Exercise >> A verbatim copy of the data is wanted, minus any picture in it.

Available data below:

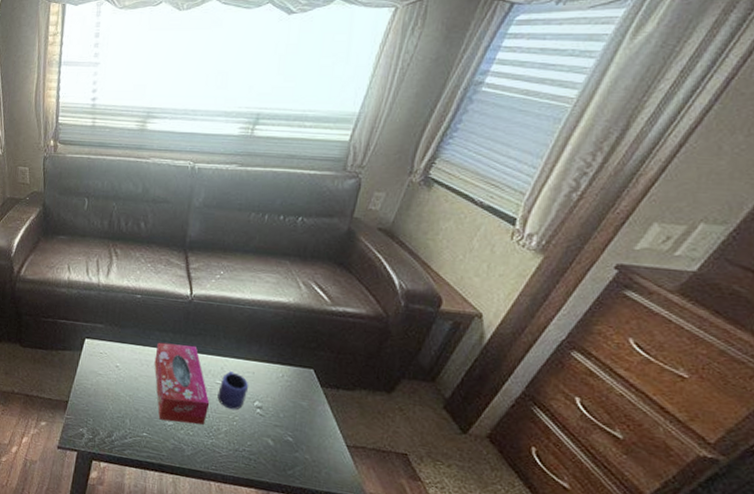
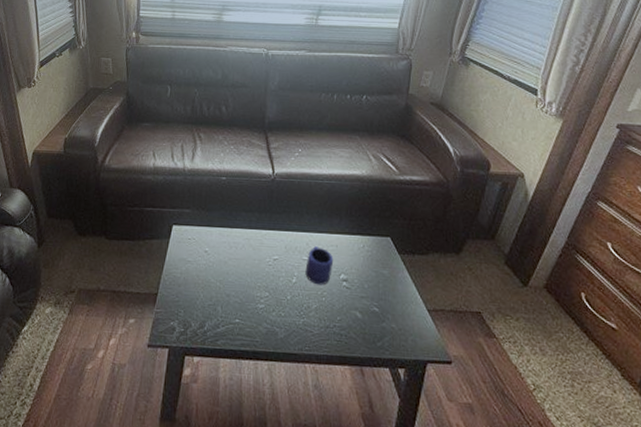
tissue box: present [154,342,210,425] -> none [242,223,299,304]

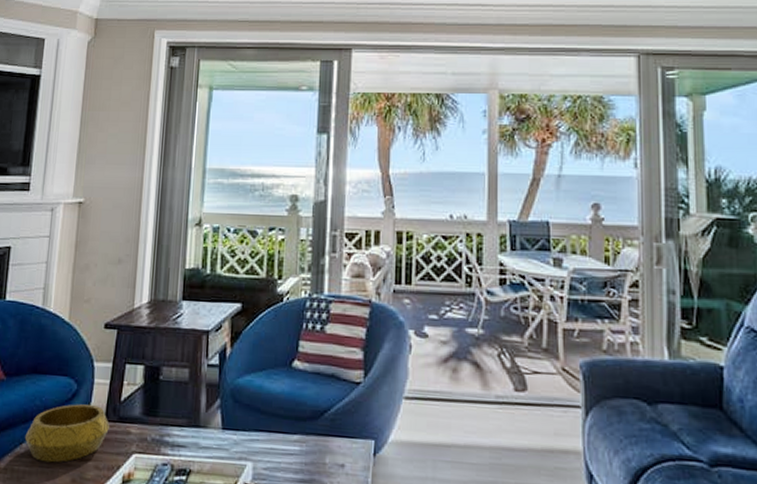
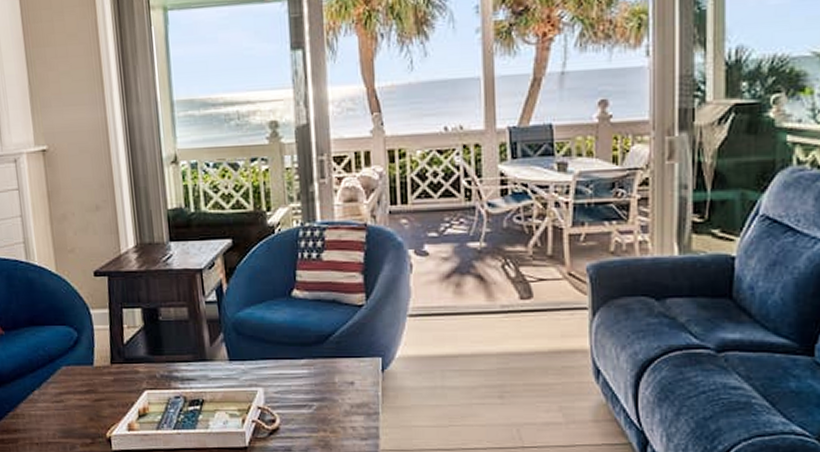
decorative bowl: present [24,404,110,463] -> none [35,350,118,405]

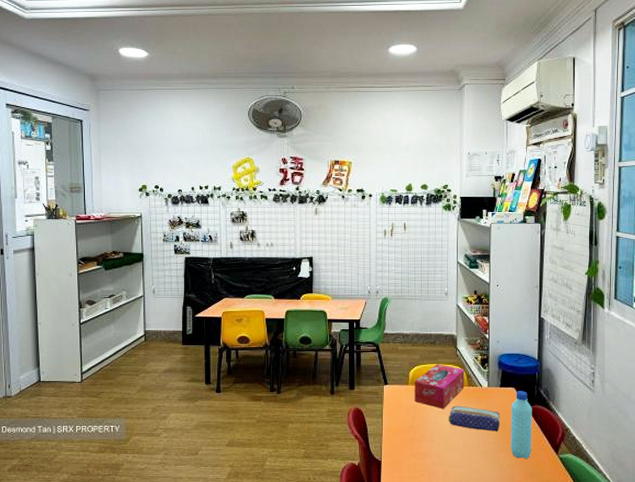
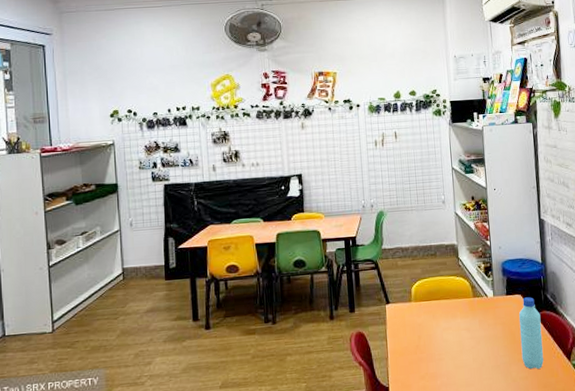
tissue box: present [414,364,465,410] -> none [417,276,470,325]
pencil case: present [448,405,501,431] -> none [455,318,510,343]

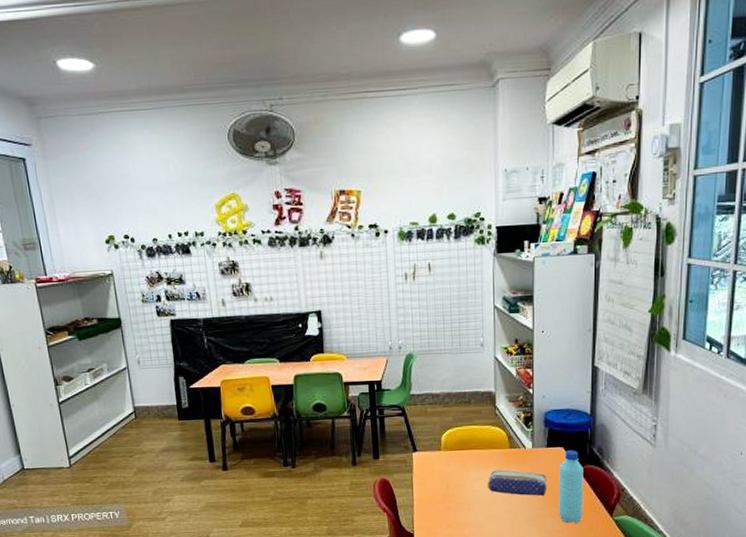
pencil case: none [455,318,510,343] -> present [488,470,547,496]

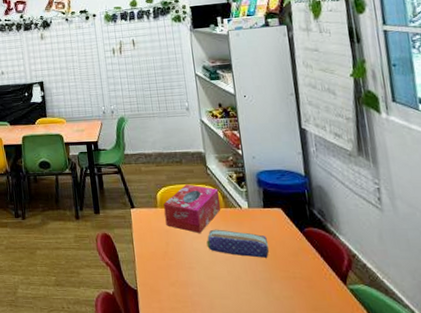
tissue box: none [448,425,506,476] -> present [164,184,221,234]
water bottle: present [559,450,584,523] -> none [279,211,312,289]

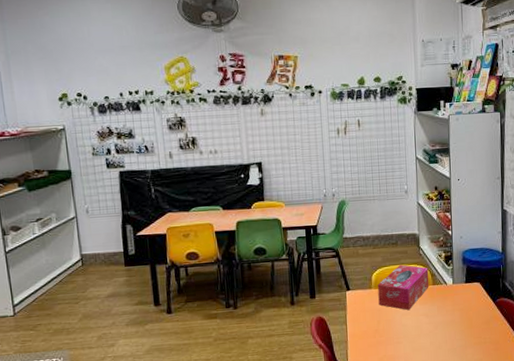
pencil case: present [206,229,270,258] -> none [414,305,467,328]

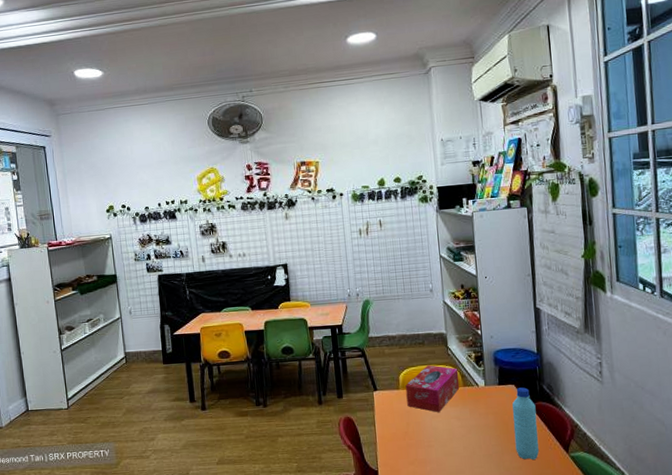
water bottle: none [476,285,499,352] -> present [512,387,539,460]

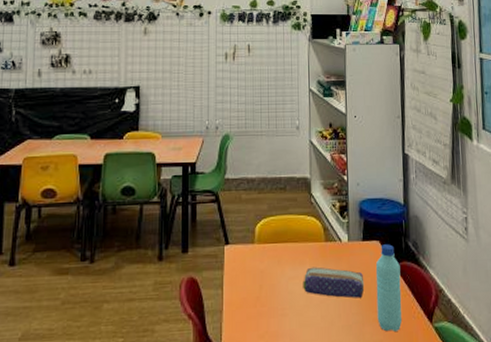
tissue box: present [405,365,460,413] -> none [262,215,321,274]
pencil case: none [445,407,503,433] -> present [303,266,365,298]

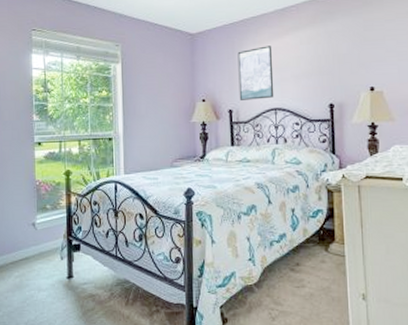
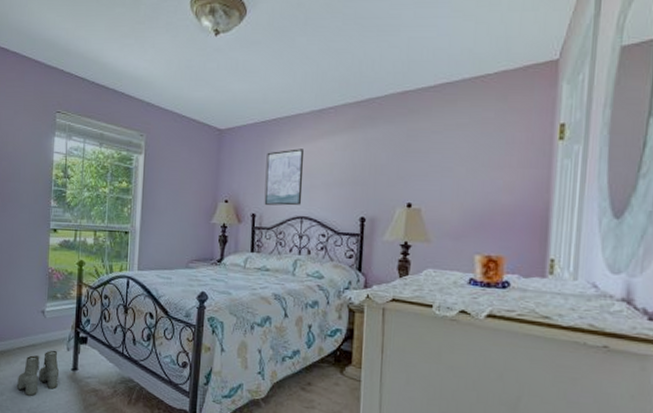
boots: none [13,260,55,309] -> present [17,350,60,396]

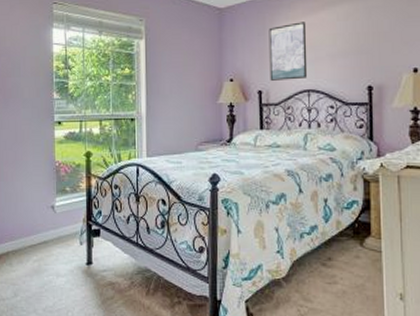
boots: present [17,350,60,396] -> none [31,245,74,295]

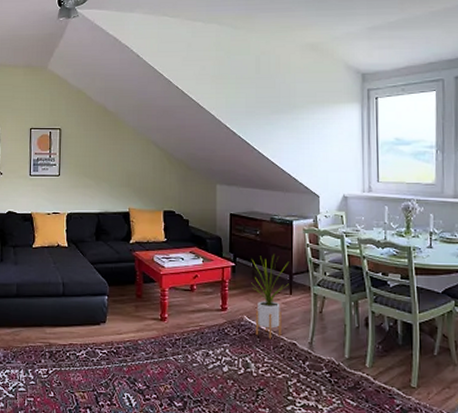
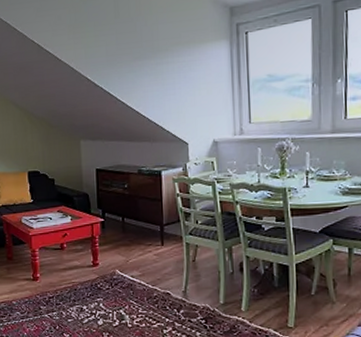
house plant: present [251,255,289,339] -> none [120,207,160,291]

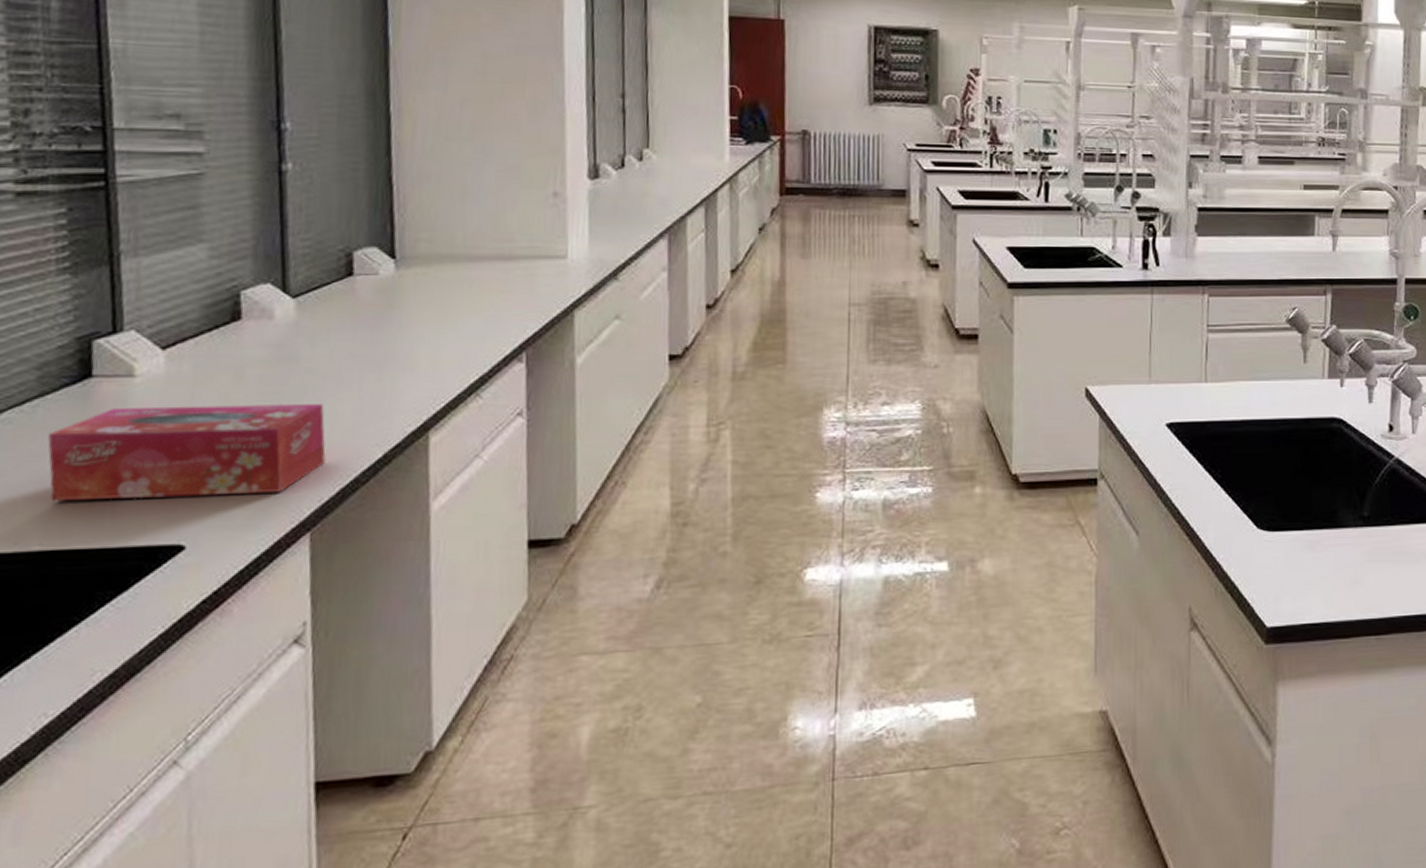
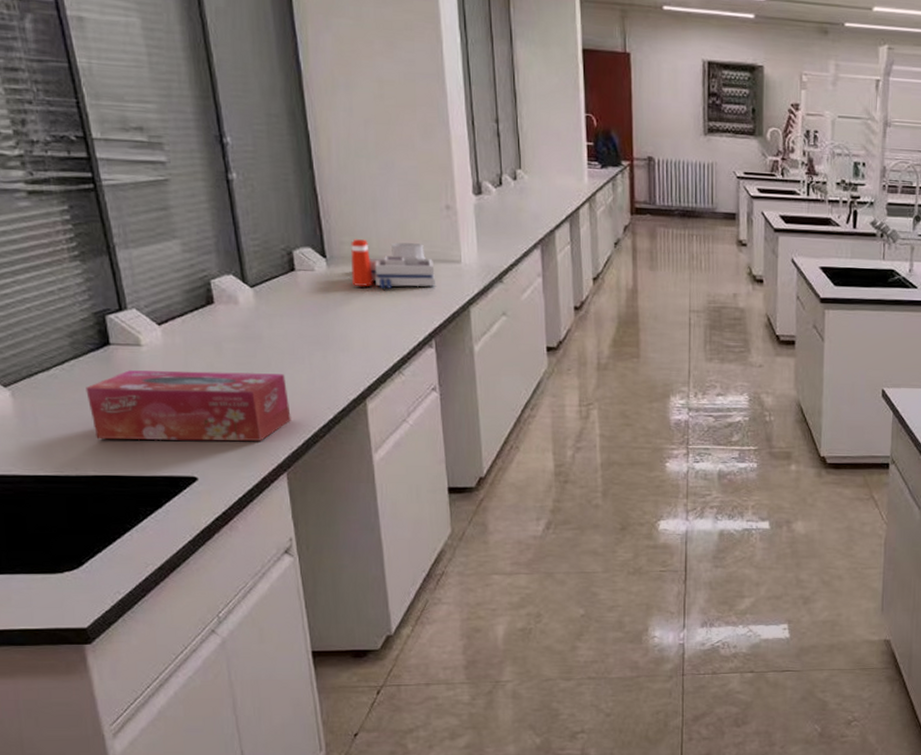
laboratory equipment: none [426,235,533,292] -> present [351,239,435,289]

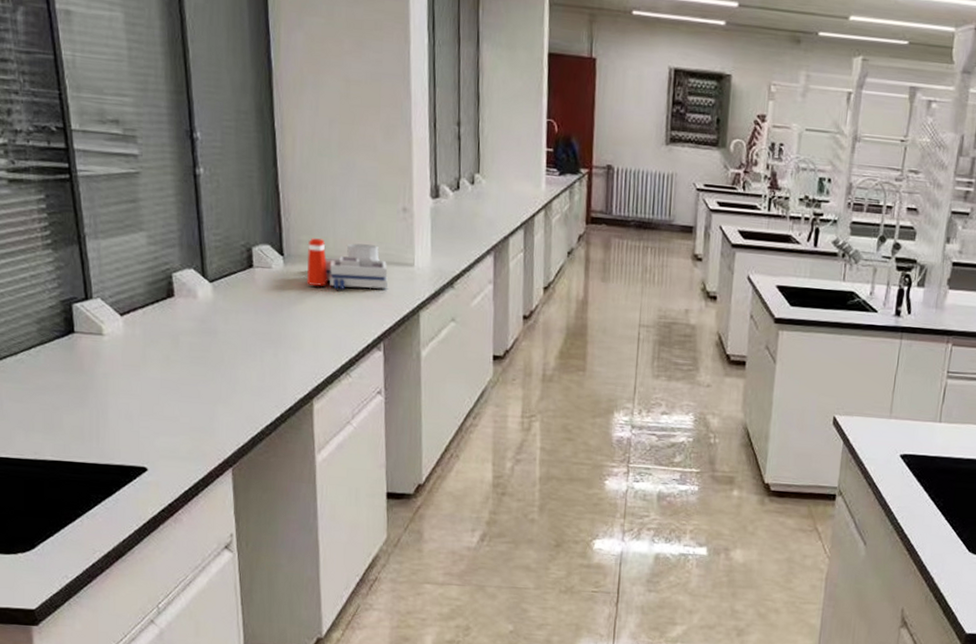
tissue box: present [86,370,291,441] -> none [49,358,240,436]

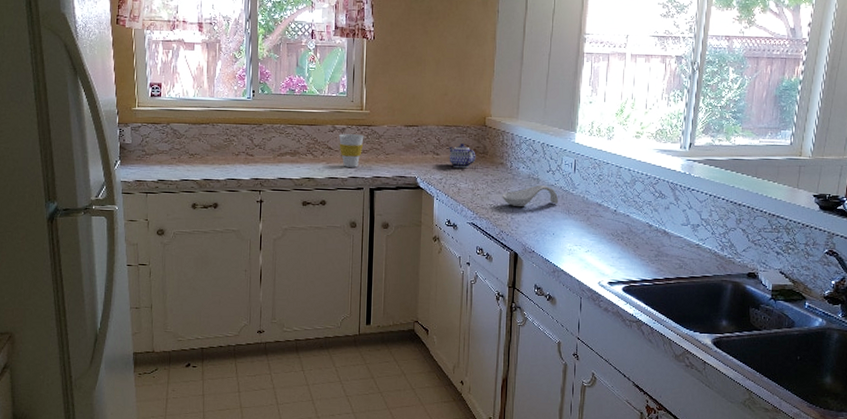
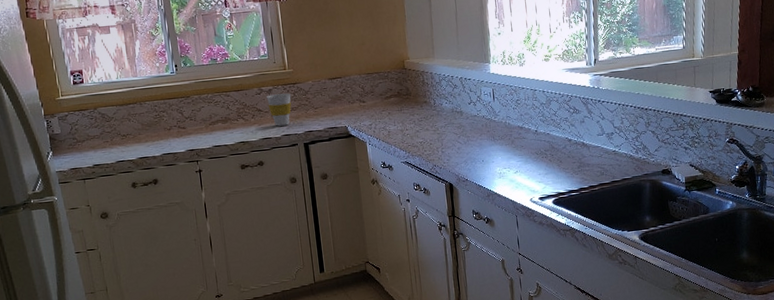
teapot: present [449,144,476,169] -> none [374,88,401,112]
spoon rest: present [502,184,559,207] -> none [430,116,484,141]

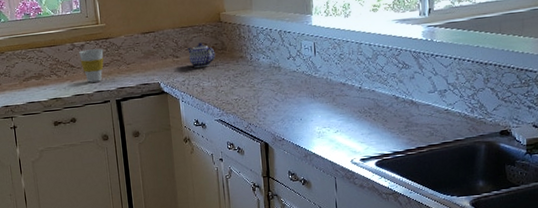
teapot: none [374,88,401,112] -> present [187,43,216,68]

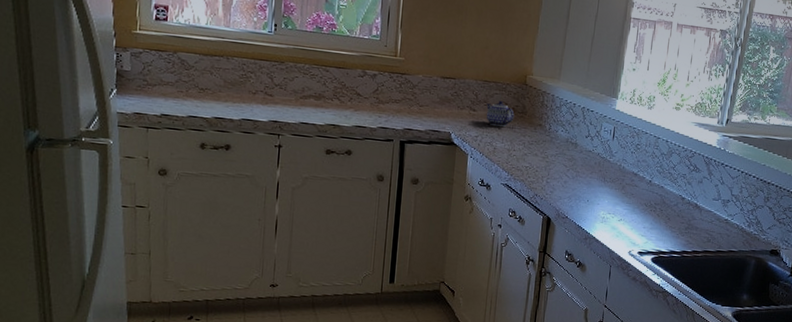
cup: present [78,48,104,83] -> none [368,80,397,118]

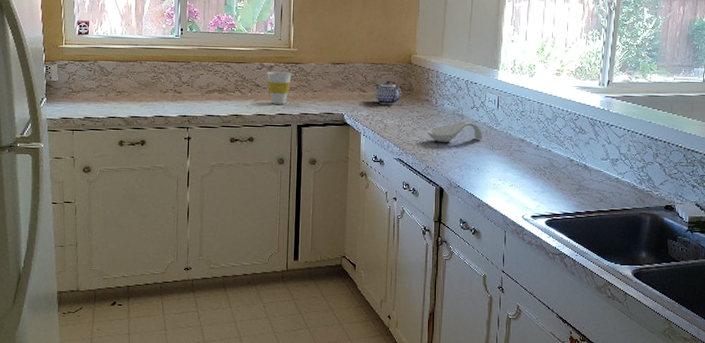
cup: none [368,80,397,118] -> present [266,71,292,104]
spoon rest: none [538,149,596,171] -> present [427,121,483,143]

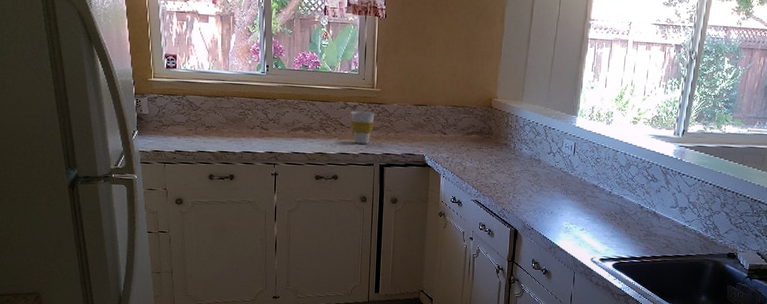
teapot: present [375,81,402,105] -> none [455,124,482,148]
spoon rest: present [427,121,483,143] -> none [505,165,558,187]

End of Available data.

Worked solution >>
tissue box: present [154,342,210,425] -> none [242,223,299,304]

decorative bowl: present [24,404,110,463] -> none [35,350,118,405]

tissue box: present [414,364,465,410] -> none [417,276,470,325]
pencil case: present [448,405,501,431] -> none [455,318,510,343]

pencil case: none [455,318,510,343] -> present [488,470,547,496]

tissue box: none [448,425,506,476] -> present [164,184,221,234]
water bottle: present [559,450,584,523] -> none [279,211,312,289]

pencil case: present [206,229,270,258] -> none [414,305,467,328]

water bottle: none [476,285,499,352] -> present [512,387,539,460]

tissue box: present [405,365,460,413] -> none [262,215,321,274]
pencil case: none [445,407,503,433] -> present [303,266,365,298]

boots: none [13,260,55,309] -> present [17,350,60,396]

boots: present [17,350,60,396] -> none [31,245,74,295]

house plant: present [251,255,289,339] -> none [120,207,160,291]

laboratory equipment: none [426,235,533,292] -> present [351,239,435,289]

tissue box: present [86,370,291,441] -> none [49,358,240,436]

teapot: present [449,144,476,169] -> none [374,88,401,112]
spoon rest: present [502,184,559,207] -> none [430,116,484,141]

teapot: none [374,88,401,112] -> present [187,43,216,68]

cup: present [78,48,104,83] -> none [368,80,397,118]

cup: none [368,80,397,118] -> present [266,71,292,104]
spoon rest: none [538,149,596,171] -> present [427,121,483,143]

teapot: present [375,81,402,105] -> none [455,124,482,148]
spoon rest: present [427,121,483,143] -> none [505,165,558,187]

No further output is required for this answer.